For a full 'raw-from-source' file, contact info@redistrictingdatahub.org

In [54]:
# Load in block-level PL data, which contains the correspondence to VTDs
blocks_csv = pd.read_csv("./raw-from-source/ny_pl2020_b/ny_pl2020_b.csv")

# Create a VTDID
blocks_csv["VTDID"] = "36" + blocks_csv["COUNTY"].astype(str).str.zfill(3)+ blocks_csv["VTD"].astype(str).str.zfill(6)

# Confirm that it matches the expected number of VTDs for the state
assert(len(blocks_csv["VTDID"].unique())==14191)

# Filter down to relevant columns
blocks_csv = blocks_csv[["GEOCODE", "VTDID"]]

# Rename the columns for the join
blocks_csv.rename(columns = {"GEOCODE":"GEOID20"}, inplace = True)

  blocks_csv = pd.read_csv("./raw-from-source/ny_pl2020_b/ny_pl2020_b.csv")
A value is trying to be set on a copy of a slice from a DataFrame

See the caveats in the documentation: https://pandas.pydata.org/pandas-docs/stable/user_guide/indexing.html#returning-a-view-versus-a-copy
  blocks_csv.rename(columns = {"GEOCODE":"GEOID20"}, inplace = True)
  vtd_cvap = combined.groupby(["VTDID"])[[i for i in combined.columns if i not in ["GEOID20", "COUNTYFP20"]]].sum()


In [None]:
# Load in CVAP data that has been disaggregated to the block-level
blocks_cvap = pd.read_csv("./raw-from-source/ny_cvap_2020_2020_b/ny_cvap_2020_2020_b.csv")

# Join the two files
combined = pd.merge(blocks_csv, blocks_cvap, how = "outer", on = "GEOID20", indicator = True)

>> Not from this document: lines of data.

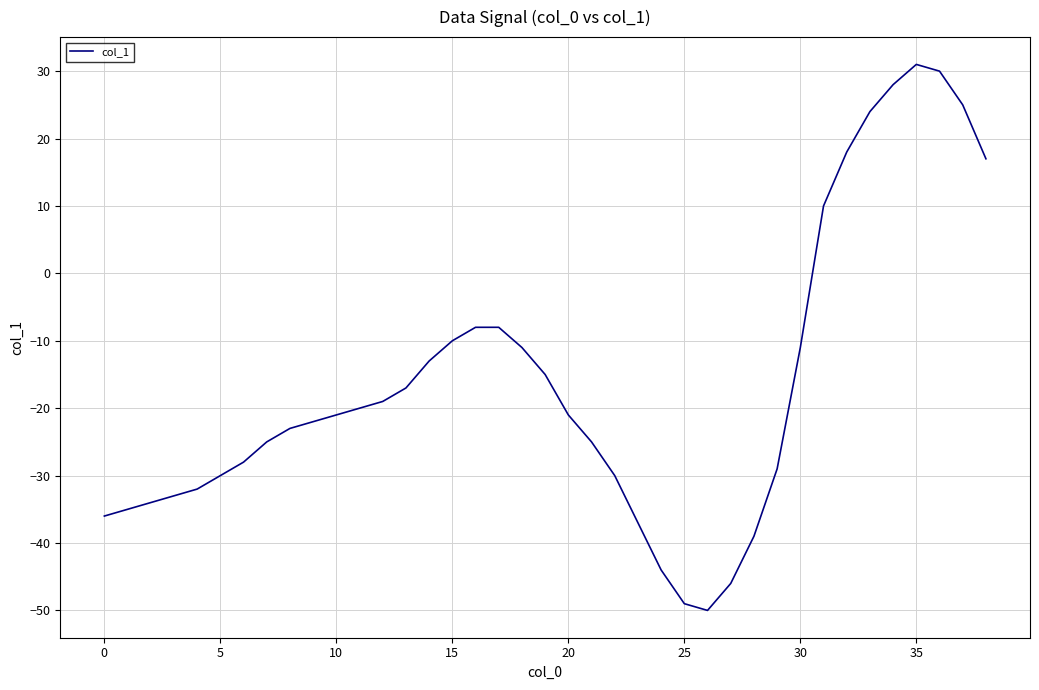

What is the difference between the maximum and minimum values?

81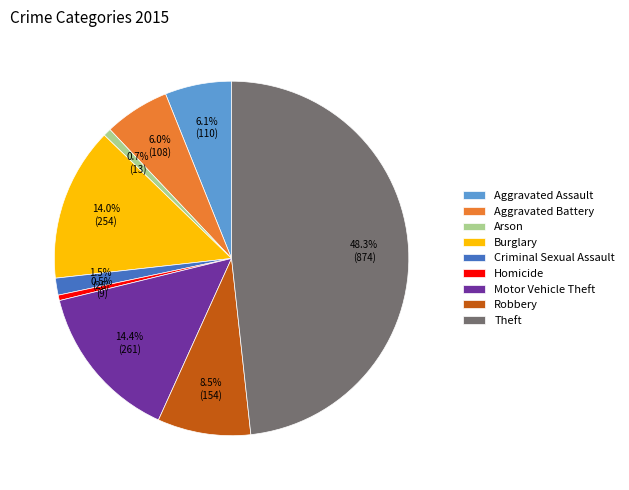

What portion of the pie excludes Burglary?

86.0%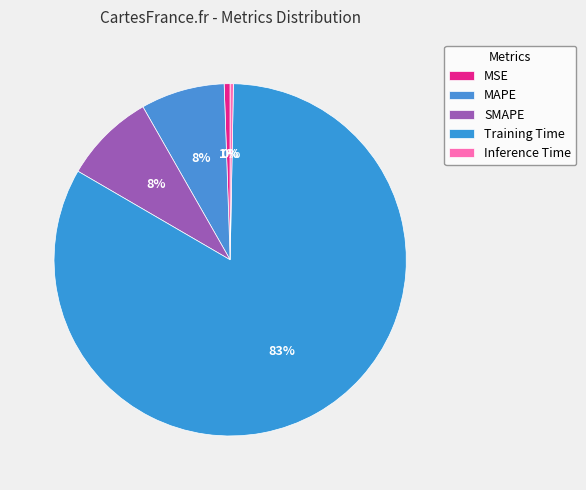

What percentage is the MAPE slice, to the nearest percent?

8%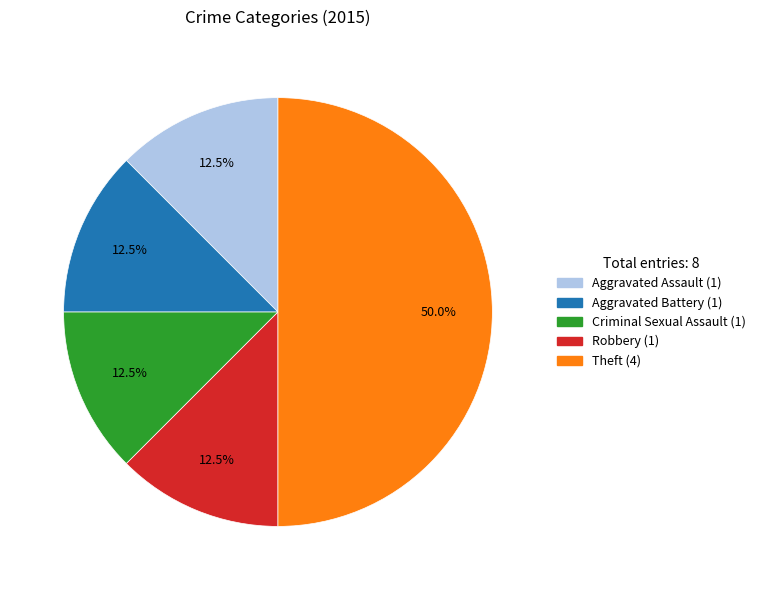

Which has a higher value, Theft or Robbery?

Theft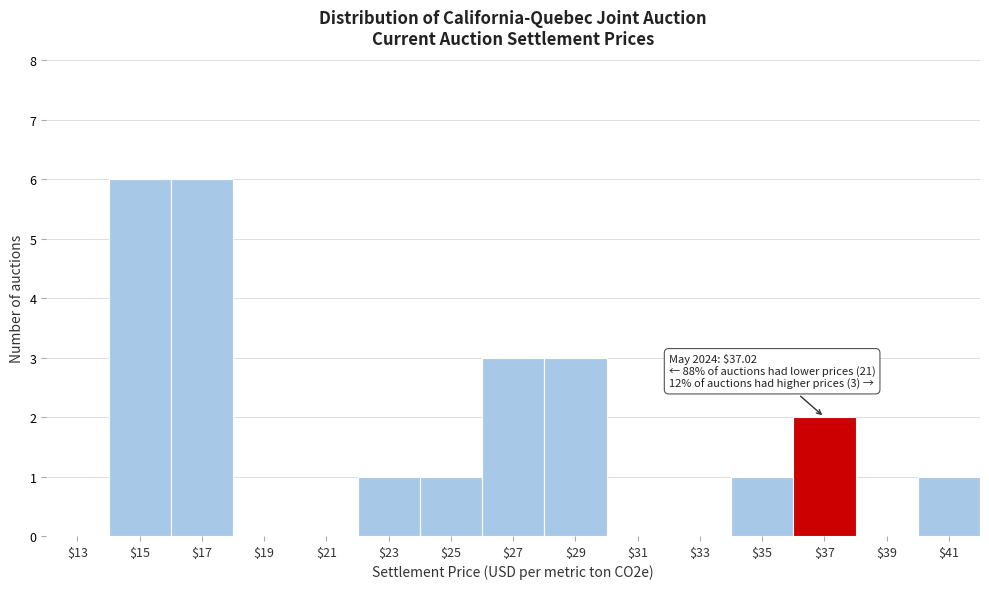

What is the sum of all values?

24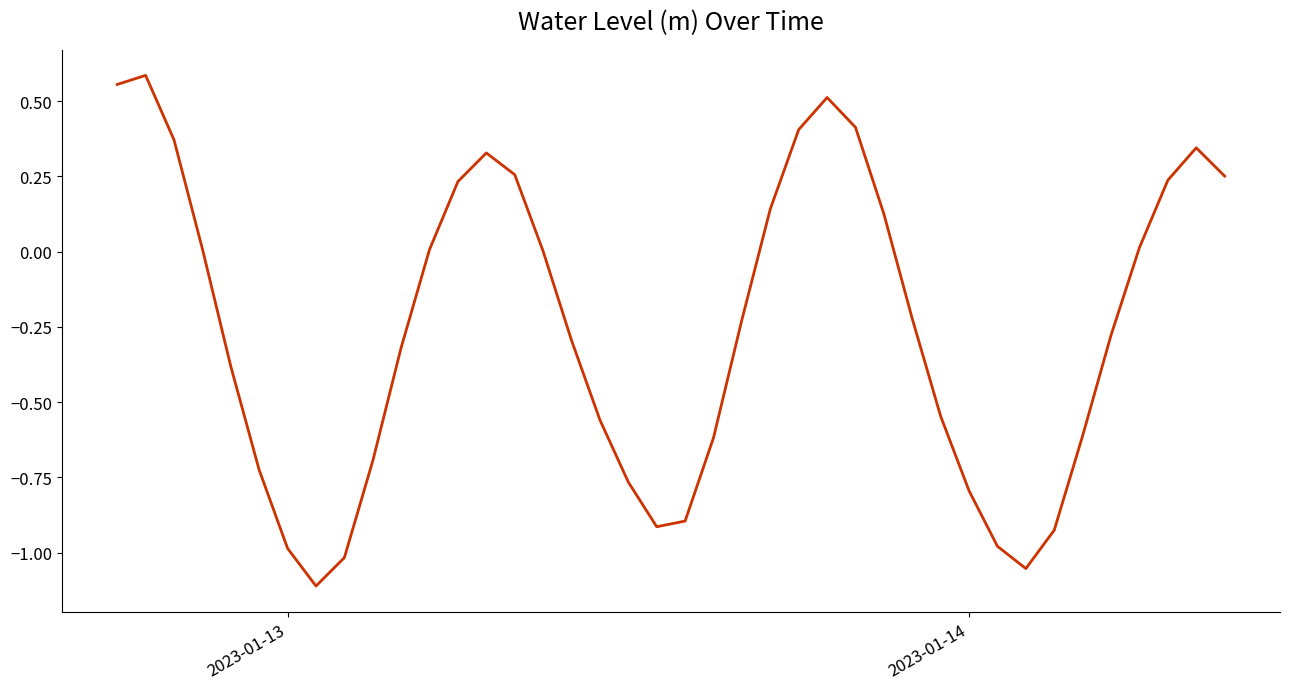

What is the difference between the maximum and minimum values?

1.7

# Filter down to Nassau County
combined = combined[combined["COUNTYFP20"]==59]

# Groupby VTDID and grab the columns we need
vtd_cvap = combined.groupby(["VTDID"])[[i for i in combined.columns if i not in ["GEOID20", "COUNTYFP20"]]].sum()

# Clean index
vtd_cvap.reset_index(inplace = True, drop = False)

# Export
vtd_cvap.to_csv("./Nassau_County_NY_VTDs_CVAP.csv", index = False)